A proposito di scioperi & generali
Ovvero: Contro il 4 novembre dei generali
Lo Stato si dà una Carta Costituzionale per offrire un programma di lotta ai sovversivi
(Trattato sul nichilismo in 79 aforismi)
L’intervento “Scioperi & Generali”, pubblicato su «Sicilia libertaria» (n. 365, ottobre 2016), merita senz’altro qualche considerazione, in quanto pur evidenziando noti problemi e indubbie contraddizioni in seno al cosiddetto sindacalismo alternativo, rischia di scivolare nella conosciuta «notte in cui tutte le vacche sono nere», in cui tutte le esperienze di organizzazione sindacale sono messe sullo stesso piano, quasi fossero “unitariamente divise”, così come i rispettivi percorsi, senza voler riconoscere che le innegabili inadeguatezze in ambito sindacale sono anche un riflesso di quelle della sinistra politica, in tutte le sue declinazioni.
Innanzi tutto va tenuto presente che, se il termine “sciopero generale” può apparire pretenzioso, il suo significato etimologico attiene al fatto che viene proclamato e attuato contemporaneamente da tutte le categorie, del privato e del pubblico, aldilà della sua riuscita ed effettiva estensione.
Detto questo, va rilevato il carattere assolutamente improprio della piattaforma dello sciopero del 21 ottobre indetto da svariate sigle (USB, Unicobas, SiCobas, Usi-Lazio, Clash City Workers…), tutto interno ad una logica politica-istituzionale e telecomandato da strutture politiche dell’antagonismo quali la Rete dei Comunisti e Autonomia-Contropotere.
Che senso ha infatti promuovere uno sciopero per “l’applicazione dei principi e dei diritti della costituzione del 1948“, sorvolando sul fatto storico che la Costituzione della mitica “Repubblica fondata sul lavoro” fu la risultante del compromesso tra Democrazia Cristiana e PCI togliattiano, con la benedizione degli Stati Uniti e del Vaticano?!
E’ o non è la stessa Costituzione che ambiguamente “ripudia la guerra” ma, da oltre trent’anni, consente interventi militari come quelli in Afghanistan Irak, Libano, Balcani e Libia?
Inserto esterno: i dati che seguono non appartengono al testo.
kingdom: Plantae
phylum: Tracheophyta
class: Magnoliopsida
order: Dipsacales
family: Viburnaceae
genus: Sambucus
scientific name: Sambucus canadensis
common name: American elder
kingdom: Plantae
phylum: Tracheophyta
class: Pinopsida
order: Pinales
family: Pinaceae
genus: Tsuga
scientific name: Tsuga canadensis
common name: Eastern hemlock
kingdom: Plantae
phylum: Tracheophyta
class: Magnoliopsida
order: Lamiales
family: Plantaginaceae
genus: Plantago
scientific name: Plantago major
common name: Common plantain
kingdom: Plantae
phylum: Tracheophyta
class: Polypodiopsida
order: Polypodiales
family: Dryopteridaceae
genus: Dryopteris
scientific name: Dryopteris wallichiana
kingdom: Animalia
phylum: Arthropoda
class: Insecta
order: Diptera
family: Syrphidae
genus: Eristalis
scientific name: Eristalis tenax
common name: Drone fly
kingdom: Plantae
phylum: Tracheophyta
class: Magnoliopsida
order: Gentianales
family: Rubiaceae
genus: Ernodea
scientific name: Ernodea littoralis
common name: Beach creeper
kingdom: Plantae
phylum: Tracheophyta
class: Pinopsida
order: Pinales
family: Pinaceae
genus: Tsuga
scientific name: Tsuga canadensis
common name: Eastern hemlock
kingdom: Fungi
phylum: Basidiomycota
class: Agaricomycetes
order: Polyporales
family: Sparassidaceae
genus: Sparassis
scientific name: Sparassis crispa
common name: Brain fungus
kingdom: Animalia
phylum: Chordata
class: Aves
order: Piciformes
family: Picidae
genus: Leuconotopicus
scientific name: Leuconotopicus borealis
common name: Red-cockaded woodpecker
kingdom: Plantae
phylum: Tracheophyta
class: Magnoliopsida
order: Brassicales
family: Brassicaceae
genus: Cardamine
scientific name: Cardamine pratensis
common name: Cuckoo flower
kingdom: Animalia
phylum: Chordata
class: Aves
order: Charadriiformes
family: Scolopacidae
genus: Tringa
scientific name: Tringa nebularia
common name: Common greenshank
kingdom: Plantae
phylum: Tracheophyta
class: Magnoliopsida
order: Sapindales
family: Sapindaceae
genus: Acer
Davvero si può pensare che il conflitto capitale-lavoro dipenda dai diritti sanciti dalla (e sulla) Carta, oggi oggetto di revisione da settori diversi della stessa borghesia che la produsse?
Non meno fuorviante, appare riferirsi ad una fantomatica “sovranità popolare democratica del popolo italiano, oggi sottoposta ad un vergognoso attacco da parte dei governi degli Usa e della Germania e dalla burocrazia della UE“.
Se proprio vogliamo indicare un nemico, piuttosto che dei governi-marionette (con i loro rispettivi copioni: arlecchini, pantaloni e pulcinella), non sarebbe il caso di ricordarsi del FMI?
Inchiodare quel poco che si muove a livello sociale e di classe dentro un simile spettacolo/scontro tra le assortite fazioni del No e del Sì appare davvero la peggiore negazione di un percorso autonomo dei soggetti sociali, dell’autorganizzazione e delle possibili insorgenze.
Discorso del tutto diverso e contrapposto lo sciopero in una data simbolo come quella del 4 novembre – la tristemente nota e propagandata Festa delle forze armate – indetto dalla CUB e dall’USI-AIT (organizzazione storica peraltro non assimilabile al “sindacalismo di base”), che certo non intende entrare nel dibattito referendario, ma mette al primo punto della mobilitazione una ben più radicale opposizione “Contro la guerra, che sta coinvolgendo l’Europa il Medio Oriente e paesi dell’Africa, contro le fabbriche di morte le spese militari e la guerra interna contro i ceti popolari”.
Uno sciopero senz’altro che sconta molti limiti e difficoltà, a partire da un clima complessivo a bassa conflittualità, e che deve fare i conti con la legislazione anti-sciopero che ormai, soprattutto nel settore dei trasporti, limita il diritto di sciopero a rare finestre consentite.
E’ fuor di dubbio che le lotte devono ovunque vedere un protagonismo dei soggetti reali, collettivi ma anche a partire dalla coscienza individuale di classe, e liberarsi della tendenza alla burocratizzazione delle proprie strutture, ma appare difficile immaginare che questo possa avvenire a tavolino, senza un rafforzamento della pratica autogestionaria e dell’azione diretta, fuori da ogni concertazione e mediazione politica.
Così, non solo nacque l’Associazione internazionale dei lavoratori, ma si svilupparono il sindacalismo rivoluzionario, quale espressione del socialismo non riformista, e dell’anarcosindacalismo: tentativi ancora attuali di sintesi radicale tra sindacale e politico, per l’autoemancipazione proletaria e la rivoluzione sociale.